Dans la nuit du 8 au 9 novembre, l’Assemblée nationale a voté l’amendement du budget instaurant une taxe sur le vapotage, avant de le modérer. De nombreux observateurs estiment donc avoir bien fait. Grosse erreur.
La fin des impôts
Ce sont deux votes à l’Assemblée nationale, à deux heures du matin, devant 138 députés, qui ont décidé de l’avenir de la vape française. Le premier, un amendement proposé par Charles de Courson, posait le principe d’une taxe sur le vapotage, à 15 centimes le millilitre. La seconde, signée Christine Loir, a abaissé le montant à 5 centimes le millilitre.
Mais la taxe n’entraînera pas seulement une augmentation du prix de la bouteille.
Jusqu’à présent, le vapotage relevait du ministère de la Santé. Mais la mise en place d’un droit d’accise place la vape sous le contrôle des services des douanes, qui dépendent à leur tour de Bercy, du ministère de l’Économie et du Budget, lui faisant simplement changer son code. Du code de la santé, la législation sur le vapotage entre désormais dans le code des impôts.
Bercy est un petit État dans l’État, et c’est là que les lobbys du tabac, de la pharmacie et des buralistes trouvent les oreilles les plus attentives. Dans une logique strictement économique, l’oreille est plus attentive à ceux qui rapportent le plus d’argent. Autant dire que, pour prolonger la métaphore, le vapotage ne sera pas traité comme les acouphènes.
Par ailleurs, le vapotage, en tant que produit spécifiquement taxé, n’entre plus dans cette catégorie « consommation actuelle ». Sans entrer encore dans la catégorie du tabac, il devient, en fait, un produit aux caractéristiques spécifiques, à base de nicotine, soumis à accises.
Il devient dès lors impossible à tout organisme officiel d’en faire la promotion dans le cadre du sevrage tabagique. À moins d’avoir un ministre de la Santé extrêmement motivé et activiste, qui reçoive la bénédiction d’un Premier ministre et d’un président tout aussi motivés et activistes, une fois taxé, le vapotage comme moyen de sevrage tabagique disparaîtra des rapports officiels.
Enfin, une taxe d’accise fournit un argument aux opposants au vapotage : « c’est taxé comme le tabac, donc c’est pareil ». En vertu du principe de Brandolini selon lequel corriger une fausse information demande infiniment plus de temps et d’énergie que de la dire, et compte tenu de la désinformation du grand public, toute tentative de créer une image positive de la vape s’arrête là.

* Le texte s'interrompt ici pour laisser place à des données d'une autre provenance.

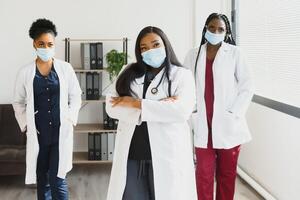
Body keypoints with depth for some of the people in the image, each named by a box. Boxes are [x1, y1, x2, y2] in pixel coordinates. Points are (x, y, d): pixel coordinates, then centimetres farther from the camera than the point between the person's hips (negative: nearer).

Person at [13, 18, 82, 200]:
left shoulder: (65, 68, -2)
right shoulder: (25, 72, 0)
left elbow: (76, 96, 5)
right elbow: (18, 102, 8)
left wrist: (70, 119, -3)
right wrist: (26, 125, 0)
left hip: (61, 132, -1)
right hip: (38, 134, 2)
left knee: (57, 180, -5)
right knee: (42, 180, 12)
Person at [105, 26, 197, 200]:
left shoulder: (181, 75, 2)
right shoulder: (129, 73, 12)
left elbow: (182, 110, -15)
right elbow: (112, 107, -1)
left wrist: (136, 104, -11)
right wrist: (159, 106, -11)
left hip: (167, 155, -3)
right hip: (131, 155, 3)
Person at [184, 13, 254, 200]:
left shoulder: (234, 53, -2)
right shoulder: (193, 55, 6)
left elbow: (247, 87, -3)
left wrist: (234, 114, -10)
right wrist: (191, 116, -3)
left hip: (227, 125, -1)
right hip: (203, 126, 2)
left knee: (227, 174, 10)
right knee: (204, 174, 5)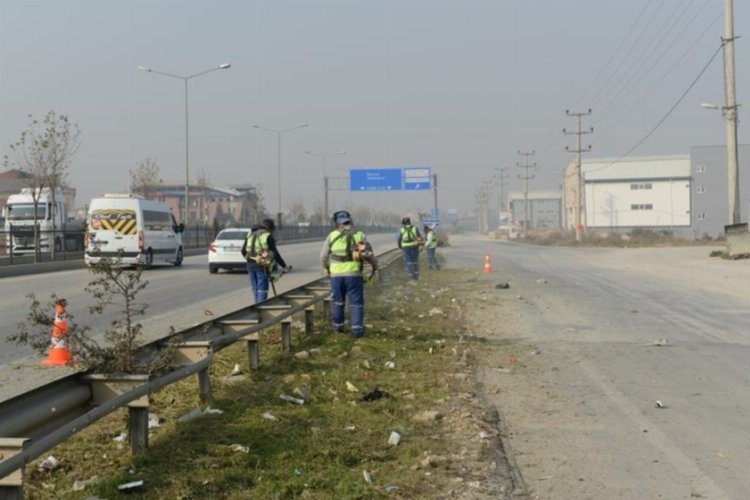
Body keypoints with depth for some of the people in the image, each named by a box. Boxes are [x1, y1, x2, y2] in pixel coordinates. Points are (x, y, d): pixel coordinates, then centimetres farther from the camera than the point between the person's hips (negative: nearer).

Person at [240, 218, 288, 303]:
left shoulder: (251, 235, 15)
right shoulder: (268, 236, -5)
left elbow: (243, 251, 19)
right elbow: (275, 253, -9)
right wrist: (284, 266, -3)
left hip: (250, 265, 6)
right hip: (261, 266, -6)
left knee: (255, 289, 15)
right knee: (262, 289, -3)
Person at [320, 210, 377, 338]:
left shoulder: (332, 236, 3)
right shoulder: (359, 235, 2)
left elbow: (323, 256, 7)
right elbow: (369, 253, 5)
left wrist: (327, 267, 26)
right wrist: (375, 265, 24)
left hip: (336, 275, 1)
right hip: (354, 274, -1)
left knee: (337, 301, 17)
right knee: (356, 302, 5)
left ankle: (338, 326, 26)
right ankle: (357, 329, 0)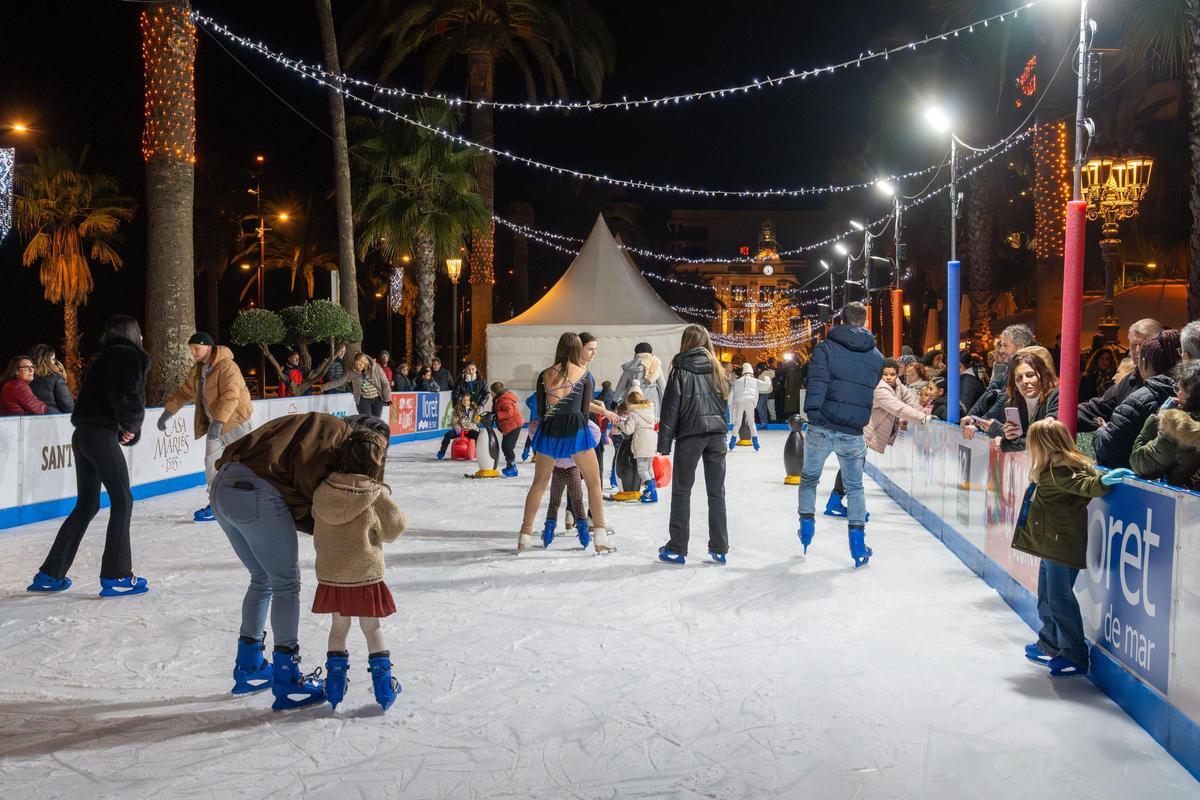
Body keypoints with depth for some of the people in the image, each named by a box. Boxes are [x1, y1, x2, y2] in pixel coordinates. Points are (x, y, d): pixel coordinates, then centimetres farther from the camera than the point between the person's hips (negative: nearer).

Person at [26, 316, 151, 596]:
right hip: (102, 435, -9)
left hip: (83, 435, 9)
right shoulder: (131, 357, -5)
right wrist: (132, 426, 0)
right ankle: (116, 577, -2)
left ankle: (50, 574, 18)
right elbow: (129, 397, -19)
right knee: (122, 501, -2)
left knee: (86, 506, 15)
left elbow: (95, 398, 16)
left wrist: (124, 430, 3)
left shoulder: (104, 359, 22)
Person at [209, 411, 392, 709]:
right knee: (286, 584, 3)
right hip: (255, 492, -10)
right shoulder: (336, 430, 0)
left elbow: (297, 508, 16)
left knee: (263, 580, 24)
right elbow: (306, 470, -16)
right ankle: (287, 683, 10)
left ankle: (249, 668, 37)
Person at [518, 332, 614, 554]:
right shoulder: (585, 375, 2)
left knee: (539, 483, 15)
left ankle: (525, 535, 16)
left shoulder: (544, 375, 7)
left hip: (549, 429, 3)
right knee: (594, 483, 9)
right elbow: (585, 411, 5)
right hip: (575, 428, -2)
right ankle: (601, 538, 6)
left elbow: (540, 411, 8)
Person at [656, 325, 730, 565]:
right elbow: (725, 403, 14)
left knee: (682, 491, 4)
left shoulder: (681, 369, -4)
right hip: (716, 433, 4)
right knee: (717, 492, 8)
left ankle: (677, 549, 7)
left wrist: (664, 443, -4)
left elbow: (671, 407, -6)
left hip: (690, 434, -4)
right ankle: (719, 549, 11)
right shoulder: (716, 368, 8)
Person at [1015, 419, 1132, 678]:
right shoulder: (1051, 469, 12)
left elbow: (1085, 485, -35)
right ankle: (1049, 644, 38)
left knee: (1060, 600, -4)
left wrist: (1102, 481, -50)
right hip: (1051, 546, 11)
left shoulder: (1062, 470, -19)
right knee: (1046, 598, 22)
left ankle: (1075, 656, 6)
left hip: (1063, 546, -11)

Historiquement, un impôt n’est jamais voué à disparaître, mais seulement à augmenter. Même les impôts temporaires deviennent souvent permanents.
Un vapoteur qui se contenterait que la redevance ne soit finalement « que » de cinq centimes se retrouve dans la situation d’un lapin pris pour cible par un chasseur content que ce dernier ait déjà tiré, il ne recevra donc qu’une seule balle.
Espoir?
Si la taxe a été approuvée, il reste encore de l’espoir : elle ira au Sénat, qui rejettera les amendements, avant de revenir à l’Assemblée nationale. Avec un peu de chance, nous devrons voter à nouveau et cette fois les députés de l’opposition de gauche et du centre seront présents.
Le gouvernement a également la possibilité d’invoquer l’article 49-3, ou l’article 47, qui lui permet de décréter son budget par ordonnance si le délai de 70 jours pour voter le budget est dépassé. Et comme on l’a vu, le gouvernement est contre la taxe, qui finirait sans doute à la poubelle.
La réponse définitive est le 20 novembre : au-delà de cette date le solde doit être définitif. D’ici là, tout est encore possible.
En attendant, pour ceux qui se disent qu’on a échappé au pire et que 5 centimes, c’est bien : ces cinq centimes, c’est le prix de tout le secteur indépendant, de la santé publique, de 200 morts du tabac par jour, et très probablement de votre travail. Ce qui, il faut le reconnaître, dans le contexte d’inflation que connaît notre pays, est remarquable.